On May 17, the U.S. Food and Drug Administration (FDA) authorized a Pfizer-made booster—that is, a third mRNA shot—for kids ages five to 11 years old. The Centers for Disease Control and Prevention (CDC) followed suit on May 19.

FDA Commissioner Robert M. Califf explained his agency’s recommendation in a statement acknowledging that COVID-19 has been less severe in children than for adults, but adding that “the omicron wave has seen more kids getting sick with the disease and being hospitalized, and children may also experience longer-term effects, even following initially mild disease.”

In a statement following her agency’s recommendation, CDC Director Rochelle Walensky said, “Vaccination with a primary series among this age group has lagged behind other groups, leaving them vulnerable to serious illness. With over 18 million doses administered in this age group, we know that these vaccines are safe, and we must continue to increase the number of children who are protected.”

Smaller dose

The omicron variant known as BA.2.12.1 is now the dominant coronavirus strain in the U.S. It is even more transmissible than previous variants, which is why public health officials continue to press to get as many Americans as possible vaccinated and boosted.

The Pfizer vaccine, which is the only one approved so far for use in this age group, is a third of the dose given to adults and children ages 12 and up: 10 micrograms vs. 30 micrograms. The booster is recommended for five-to-11-year-olds if it’s been at least five months since they completed the initial two-shot series.

According to clinical trials conducted by Pfizer-BioNTech, a subanalysis of 30 children in the trial found that the third dose provided a 36-fold increase in antibodies against the omicron variant of the virus.

Even though younger children as a group haven’t typically become as sick as adults who contract COVID-19, they are still at risk. According to CDC data, COVID-19 was the fourth leading cause of death in children ages five to 14 as of December 2021. And that was before omicron appeared.

In addition, young children are also at risk of the potentially deadly multisystem inflammatory syndrome in children (MIS-C) as well as long COVID.

Pediatric vaccines coming

This is why parents have been eagerly awaiting a vaccine for their youngest children. Now it seems both the Pfizer-BioNTech and Moderna vaccines for children six months to four years old may be approved as soon as mid-June.

Last month Pfizer announced that its three-dose vaccine regimen was 80 percent effective at preventing symptomatic infections in that age group.

Shortly after that announcement, the FDA said its outside panel of experts would meet to consider Pfizer’s evidence on June 15.  If the agency’s panel recommends approval of the vaccine, the CDC would then ask its advisers for a recommendation.
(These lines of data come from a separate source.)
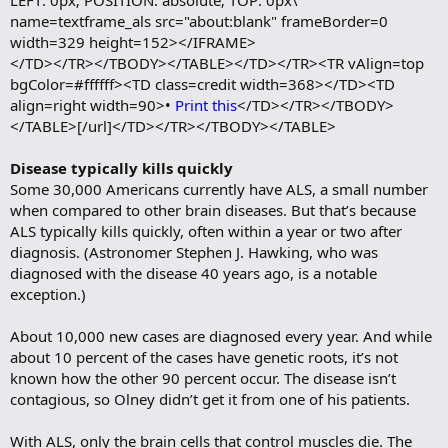
LEFT: 0px; POSITION: absolute; TOP: 0px\"
name=textframe_als src="about:blank" frameBorder=0
width=329 height=152></IFRAME>
</TD></TR></TBODY></TABLE></TD></TR><TR vAlign=top
bgColor=#ffffff><TD class=credit width=368></TD><TD
align=right width=90>•
Print this
</TD></TR></TBODY>
</TABLE>[/url]</TD></TR></TBODY></TABLE>
Disease typically kills quickly
Some 30,000 Americans currently have ALS, a small number
when compared to other brain diseases. But that’s because
ALS typically kills quickly, often within a year or two after
diagnosis. (Astronomer Stephen J. Hawking, who was
diagnosed with the disease 40 years ago, is a notable
exception.)
About 10,000 new cases are diagnosed every year. And while
about 10 percent of the cases have genetic roots, it’s not
known how the other 90 percent occur. The disease isn’t
contagious, so Olney didn’t get it from one of his patients.
With ALS, only the brain cells that control muscles die. The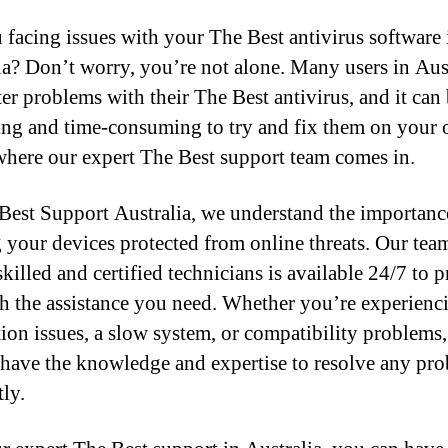
 facing issues with your The Best antivirus software 
ia? Don’t worry, you’re not alone. Many users in Aus
er problems with their The Best antivirus, and it can
ting and time-consuming to try and fix them on your
where our expert The Best support team comes in.
Best Support Australia, we understand the importanc
 your devices protected from online threats. Our tea
killed and certified technicians is available 24/7 to 
h the assistance you need. Whether you’re experienc
ation issues, a slow system, or compatibility problems,
 have the knowledge and expertise to resolve any pr
tly.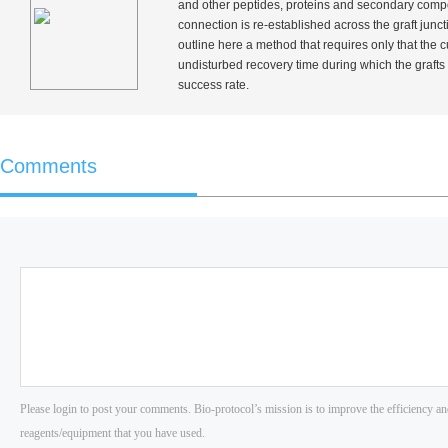
and other peptides, proteins and secondary compou
connection is re-established across the graft junc
outline here a method that requires only that the c
undisturbed recovery time during which the grafts
success rate.
Comments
Once that happens, the CDC will issue a recommendation, and vaccines would be available as soon as this month.

At the same meeting, the FDA’s panel will also consider approval of Moderna’s pediatric vaccine, which is a two-shot regimen of 25 micrograms, or a quarter of the adult dose. Moderna’s data show that its vaccine was 51 percent effective in preventing illness in children ages six months to two years, and 37 percent effective in the two-to-five-year-old group.

Kavita Patel, a primary care doctor at Mary’s Center in Maryland and the District of Columbia, welcomed the simultaneous FDA review of both pediatric vaccines, telling The Washington Post the process “gives providers a lot of benefit.”
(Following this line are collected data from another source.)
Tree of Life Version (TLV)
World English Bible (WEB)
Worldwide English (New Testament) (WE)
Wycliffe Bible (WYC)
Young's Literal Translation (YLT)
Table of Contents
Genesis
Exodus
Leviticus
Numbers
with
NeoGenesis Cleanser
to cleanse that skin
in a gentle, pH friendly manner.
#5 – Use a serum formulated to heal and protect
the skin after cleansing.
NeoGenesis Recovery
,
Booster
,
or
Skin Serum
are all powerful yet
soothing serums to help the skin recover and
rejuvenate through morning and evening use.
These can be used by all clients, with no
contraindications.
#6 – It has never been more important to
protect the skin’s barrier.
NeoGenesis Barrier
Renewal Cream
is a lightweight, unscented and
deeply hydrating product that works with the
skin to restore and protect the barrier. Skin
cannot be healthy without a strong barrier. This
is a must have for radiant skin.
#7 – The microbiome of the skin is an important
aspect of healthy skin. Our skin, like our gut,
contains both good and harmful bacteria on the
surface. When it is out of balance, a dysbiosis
“The most common question we will get from early vaccine recipients is which one is better,” she said. “We will [be able] to say, ‘This is what the data show.’ ”
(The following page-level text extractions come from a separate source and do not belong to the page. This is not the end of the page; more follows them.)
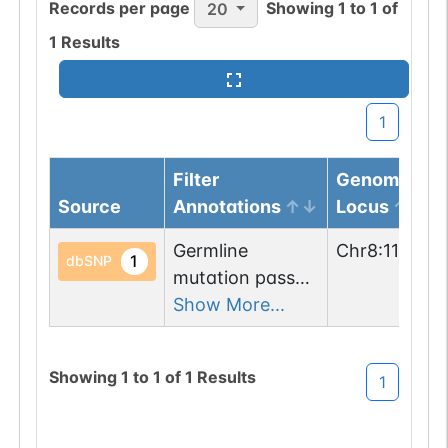
Records per page
Showing
1
to
1
of
20
1
Results
1
Filter
Genomic
Source
Annotations
Locus
Germline
Chr
8
:
118325
1
dbSNP
mutation passed
1 filters: n-glyco-
Show More...
sequon-gain
(SDS->NDS).
Showing
1
to
1
of
1
Results
1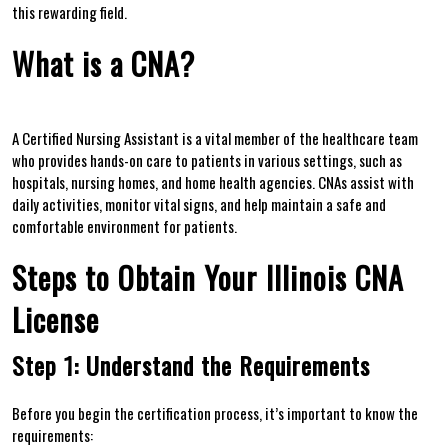
this rewarding field.
What is a CNA?
A Certified Nursing Assistant is a​ vital⁣ member of the healthcare team‌
who provides hands-on care to patients in ⁤various settings, such as
hospitals, nursing homes, and ​home health ⁢agencies. CNAs ⁢assist with
daily activities, monitor vital signs, and help⁢ maintain a safe ⁢and
comfortable environment for patients.
Steps to Obtain Your⁤ Illinois CNA
License
Step 1: Understand the Requirements
Before you begin the certification process,‍ it’s important to know ⁣the
requirements:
When asked which vaccine she’d give her own children ages two and four, CNN’s medical advisor Leana Wen said it would be either Pfizer or Moderna, whichever was available first.

“I trust the very thorough regulatory process and believe that both of these vaccines, if and when authorized by the FDA and recommended by the CDC, will be safe and effective,” she told CNN.

Will it be safe?

The question from everyone from the time the vaccines were developed was, “Are they safe?” The data have shown overwhelmingly that coronavirus vaccines are safe for adults. The same has proven true for children who have already been vaccinated.

“There is no reason to expect in this age group [six months to five years] that we’re going to have some kind of different safety profile than what we saw in children, for example, five and older, in whom millions and millions of doses have been given,” Sean O’Leary, vice-chair of the American Academy of Pediatrics’ (AAP) committee on infectious diseases, told ABC’s Good Morning America.

The benefits far outweigh any potential risks, he added.

“I think we all know that the disease is most severe in the elderly and people who have problems with their immune system, but that’s not to say that COVID-19 is a benign illness in children,” he said.

“We’ve seen tens of thousands of hospitalizations in children, and the risk to children under five, actually, for hospitalization is higher than it is for older children, so absolutely there is a need to protect those children with the vaccine,” he added.